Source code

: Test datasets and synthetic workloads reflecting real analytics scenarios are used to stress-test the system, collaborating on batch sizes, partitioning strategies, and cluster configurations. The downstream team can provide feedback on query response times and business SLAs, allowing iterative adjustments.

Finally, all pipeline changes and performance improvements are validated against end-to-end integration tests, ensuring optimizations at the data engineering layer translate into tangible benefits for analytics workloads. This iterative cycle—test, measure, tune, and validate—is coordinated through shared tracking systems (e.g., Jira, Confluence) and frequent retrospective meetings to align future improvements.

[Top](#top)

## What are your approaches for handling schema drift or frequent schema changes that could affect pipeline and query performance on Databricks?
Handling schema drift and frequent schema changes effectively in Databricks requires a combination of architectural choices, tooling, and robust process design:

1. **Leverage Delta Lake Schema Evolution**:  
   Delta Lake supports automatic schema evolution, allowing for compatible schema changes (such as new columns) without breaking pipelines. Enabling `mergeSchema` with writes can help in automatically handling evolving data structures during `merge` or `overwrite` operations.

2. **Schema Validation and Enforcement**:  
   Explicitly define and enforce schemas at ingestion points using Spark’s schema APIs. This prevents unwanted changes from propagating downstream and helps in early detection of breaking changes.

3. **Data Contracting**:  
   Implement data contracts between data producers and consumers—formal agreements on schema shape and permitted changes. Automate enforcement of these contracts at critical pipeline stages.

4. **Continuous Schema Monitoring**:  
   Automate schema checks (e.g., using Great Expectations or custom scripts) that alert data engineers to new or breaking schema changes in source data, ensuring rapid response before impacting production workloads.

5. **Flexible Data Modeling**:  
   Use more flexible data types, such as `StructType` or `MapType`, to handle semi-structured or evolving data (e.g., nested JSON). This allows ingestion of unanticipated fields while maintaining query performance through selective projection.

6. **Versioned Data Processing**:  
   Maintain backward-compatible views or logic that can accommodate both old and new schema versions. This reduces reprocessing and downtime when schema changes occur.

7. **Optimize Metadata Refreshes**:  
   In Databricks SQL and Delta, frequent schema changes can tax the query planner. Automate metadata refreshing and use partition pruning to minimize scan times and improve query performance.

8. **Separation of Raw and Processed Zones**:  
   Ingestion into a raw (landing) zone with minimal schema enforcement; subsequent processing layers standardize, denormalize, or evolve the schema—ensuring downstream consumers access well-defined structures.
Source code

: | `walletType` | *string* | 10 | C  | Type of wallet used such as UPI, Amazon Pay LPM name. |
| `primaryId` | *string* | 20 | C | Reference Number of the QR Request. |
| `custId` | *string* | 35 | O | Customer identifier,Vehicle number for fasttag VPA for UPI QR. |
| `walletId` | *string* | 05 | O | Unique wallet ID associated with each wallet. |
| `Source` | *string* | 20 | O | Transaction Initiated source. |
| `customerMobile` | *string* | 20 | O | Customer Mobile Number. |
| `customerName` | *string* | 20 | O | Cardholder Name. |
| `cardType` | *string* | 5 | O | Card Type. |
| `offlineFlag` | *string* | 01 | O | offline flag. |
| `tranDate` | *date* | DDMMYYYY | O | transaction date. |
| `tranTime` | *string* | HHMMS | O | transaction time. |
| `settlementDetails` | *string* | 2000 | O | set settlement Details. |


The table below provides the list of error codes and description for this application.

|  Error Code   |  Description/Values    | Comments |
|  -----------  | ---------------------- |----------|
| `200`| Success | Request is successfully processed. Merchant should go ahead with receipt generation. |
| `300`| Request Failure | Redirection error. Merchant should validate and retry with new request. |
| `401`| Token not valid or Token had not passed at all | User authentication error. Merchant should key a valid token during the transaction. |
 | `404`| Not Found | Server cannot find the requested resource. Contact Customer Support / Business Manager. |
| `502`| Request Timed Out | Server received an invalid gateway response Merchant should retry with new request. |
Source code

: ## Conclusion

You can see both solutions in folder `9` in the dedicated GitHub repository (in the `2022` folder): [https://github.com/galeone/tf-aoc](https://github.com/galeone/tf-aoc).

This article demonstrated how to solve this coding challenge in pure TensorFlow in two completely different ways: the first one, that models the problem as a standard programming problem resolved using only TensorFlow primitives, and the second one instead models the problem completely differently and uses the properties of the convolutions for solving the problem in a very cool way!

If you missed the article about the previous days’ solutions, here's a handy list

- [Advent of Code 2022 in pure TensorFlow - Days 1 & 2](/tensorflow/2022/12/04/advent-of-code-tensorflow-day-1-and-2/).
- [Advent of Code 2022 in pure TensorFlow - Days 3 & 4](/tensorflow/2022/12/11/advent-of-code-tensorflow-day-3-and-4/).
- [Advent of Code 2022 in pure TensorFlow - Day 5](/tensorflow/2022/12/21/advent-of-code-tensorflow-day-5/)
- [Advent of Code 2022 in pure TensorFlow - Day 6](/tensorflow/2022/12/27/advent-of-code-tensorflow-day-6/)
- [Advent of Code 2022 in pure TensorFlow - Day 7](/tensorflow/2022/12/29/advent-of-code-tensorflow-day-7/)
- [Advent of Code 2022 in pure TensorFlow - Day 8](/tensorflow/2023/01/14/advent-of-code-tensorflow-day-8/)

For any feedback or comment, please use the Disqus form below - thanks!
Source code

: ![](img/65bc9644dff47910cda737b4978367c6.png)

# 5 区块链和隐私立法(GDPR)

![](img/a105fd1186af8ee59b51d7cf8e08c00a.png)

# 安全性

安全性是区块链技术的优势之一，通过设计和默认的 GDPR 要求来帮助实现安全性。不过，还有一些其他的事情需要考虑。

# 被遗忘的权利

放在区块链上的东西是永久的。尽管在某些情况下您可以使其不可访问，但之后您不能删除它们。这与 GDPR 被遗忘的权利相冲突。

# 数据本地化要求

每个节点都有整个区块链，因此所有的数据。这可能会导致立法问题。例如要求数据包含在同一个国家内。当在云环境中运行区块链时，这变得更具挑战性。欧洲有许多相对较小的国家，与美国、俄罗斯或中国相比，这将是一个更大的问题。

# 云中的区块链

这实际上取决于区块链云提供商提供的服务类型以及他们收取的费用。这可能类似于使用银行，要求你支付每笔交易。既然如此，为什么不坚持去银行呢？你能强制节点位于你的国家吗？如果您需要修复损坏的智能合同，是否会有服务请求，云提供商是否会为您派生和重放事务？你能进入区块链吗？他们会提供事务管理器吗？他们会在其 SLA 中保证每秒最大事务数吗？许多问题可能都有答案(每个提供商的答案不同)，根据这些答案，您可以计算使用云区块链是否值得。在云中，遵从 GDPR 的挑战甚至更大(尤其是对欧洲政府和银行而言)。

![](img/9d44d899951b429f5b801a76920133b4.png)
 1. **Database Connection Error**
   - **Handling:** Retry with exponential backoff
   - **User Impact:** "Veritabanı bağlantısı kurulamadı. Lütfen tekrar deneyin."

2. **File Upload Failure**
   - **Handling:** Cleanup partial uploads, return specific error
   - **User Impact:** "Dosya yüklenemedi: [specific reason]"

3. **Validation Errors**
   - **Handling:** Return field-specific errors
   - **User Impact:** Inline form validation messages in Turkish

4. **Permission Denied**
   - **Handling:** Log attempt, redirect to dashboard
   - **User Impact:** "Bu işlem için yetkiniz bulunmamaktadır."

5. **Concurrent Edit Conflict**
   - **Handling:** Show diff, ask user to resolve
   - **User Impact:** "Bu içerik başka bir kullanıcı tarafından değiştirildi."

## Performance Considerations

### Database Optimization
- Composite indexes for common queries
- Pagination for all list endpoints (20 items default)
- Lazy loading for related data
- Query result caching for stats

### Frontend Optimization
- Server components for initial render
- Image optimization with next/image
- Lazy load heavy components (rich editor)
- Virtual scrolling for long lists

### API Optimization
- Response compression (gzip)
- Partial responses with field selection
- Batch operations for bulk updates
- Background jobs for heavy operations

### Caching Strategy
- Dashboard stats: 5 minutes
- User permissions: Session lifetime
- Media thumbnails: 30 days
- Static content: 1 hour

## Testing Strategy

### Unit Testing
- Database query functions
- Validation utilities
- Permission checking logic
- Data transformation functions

### Assigned task
If a line falls between the first line of the records and the line containing "1. **Leverage Delta", inclusive, repeat it exactly; leave out all others.

### Answer space
Source code

: Test datasets and synthetic workloads reflecting real analytics scenarios are used to stress-test the system, collaborating on batch sizes, partitioning strategies, and cluster configurations. The downstream team can provide feedback on query response times and business SLAs, allowing iterative adjustments.

Finally, all pipeline changes and performance improvements are validated against end-to-end integration tests, ensuring optimizations at the data engineering layer translate into tangible benefits for analytics workloads. This iterative cycle—test, measure, tune, and validate—is coordinated through shared tracking systems (e.g., Jira, Confluence) and frequent retrospective meetings to align future improvements.

[Top](#top)

## What are your approaches for handling schema drift or frequent schema changes that could affect pipeline and query performance on Databricks?
Handling schema drift and frequent schema changes effectively in Databricks requires a combination of architectural choices, tooling, and robust process design:

1. **Leverage Delta Lake Schema Evolution**:  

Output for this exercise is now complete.